Le ministre Yankhoba Diémé a récemment abordé les tensions politiques qui animent la scène sénégalaise, notamment entre le président de la République, Bassirou Diomaye Faye, et l’ancien Premier ministre Ousmane Sonko. Dans un entretien exclusif, il a fermement condamné ce qu’il perçoit comme une « victimisation manifeste » de la part de l’ancien chef du gouvernement, tout en apportant un soutien inconditionnel au chef de l’État sur diverses questions cruciales.
Selon les propos du ministre Diémé, « un tel esprit de narcissisme et l’accumulation de turpitudes par une personne peuvent malheureusement transformer la victime en bourreau ». Il estime que cette stratégie vise à manipuler l’opinion publique et à la monter contre le président Bassirou Diomaye Faye.
Indemnisation des anciens détenus : le président Diomaye Faye dédouané
Concernant le dossier sensible de l’indemnisation des anciens détenus, Yankhoba Diémé a réfuté catégoriquement les accusations imputant au président de la République la responsabilité des retards observés. Il a précisé : « Il a été avancé que le non-versement des indemnisations serait dû au président Diomaye. C’est inexact. Le président a formulé des directives claires au Premier ministre et au ministre en charge de la Famille lors d’un Conseil des ministres. »
Le ministre a également émis des critiques quant à la communication entourant le don de salaire d’Ousmane Sonko. Il a souligné que l’annonce du versement de quatre millions de francs CFA par l’ancien Premier ministre aux victimes ne pouvait masquer les obligations de l’État dans ce dossier complexe.
Les fonds politiques de la Primature au centre des débats
Yankhoba Diémé a par ailleurs soulevé la question des fonds politiques alloués à la Primature. Il a déclaré : « C’est à l’Assemblée nationale que j’ai découvert que le Premier ministre disposait de 1,770 milliard de francs CFA en fonds politiques. Avec une telle somme, il aurait été possible d’indemniser un grand nombre de victimes. » Il a appuyé ses affirmations par des simulations financières détaillées.
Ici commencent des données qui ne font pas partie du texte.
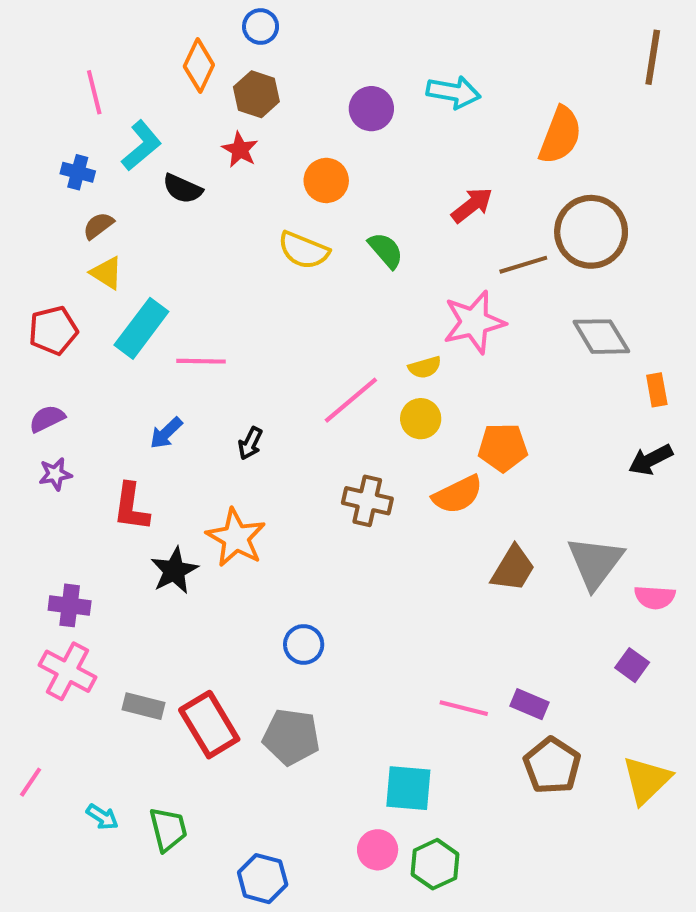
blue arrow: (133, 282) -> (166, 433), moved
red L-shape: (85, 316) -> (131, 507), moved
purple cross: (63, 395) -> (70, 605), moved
Révision constitutionnelle : dénonciation d’une « filouterie parlementaire »
Abordant la récente révision constitutionnelle au Sénégal, le ministre a jugé que certains acteurs politiques avaient trahi l’esprit de dialogue initié par le président de la République. Il a déploré l’existence d’une « véritable filouterie parlementaire » dans ce processus.
Macky Sall : « le président est dans son rôle »
Face aux critiques concernant la présence de l’ancien président Macky Sall au Sénégal, Yankhoba Diémé a défendu l’attitude de Bassirou Diomaye Faye. « Certains affirment que le président a changé parce qu’il permet à Macky Sall de circuler librement sous protection policière et de la gendarmerie. Or, le chef de l’État ne fait que remplir son rôle. L’ancien président ne fait l’objet d’aucune accusation ni poursuite judiciaire », a-t-il expliqué.
Le ministre a rappelé que le droit sénégalais encadre rigoureusement toute procédure judiciaire éventuelle contre un ancien président de la République. Il a ajouté : « Il est impératif de rappeler à ces jeunes agités que seuls les députés sont habilités à engager une procédure pour haute trahison. On ne peut pas accuser des individus sans fondement et ensuite se proclamer héros. »
En conclusion, Yankhoba Diémé a affirmé que si Macky Sall apportait les éclaircissements nécessaires sur certains dossiers, rien ne s’opposerait à ce que le président Bassirou Diomaye Faye le reçoive ou échange avec lui, dans le strict respect des principes républicains qui régissent la politique au Sénégal.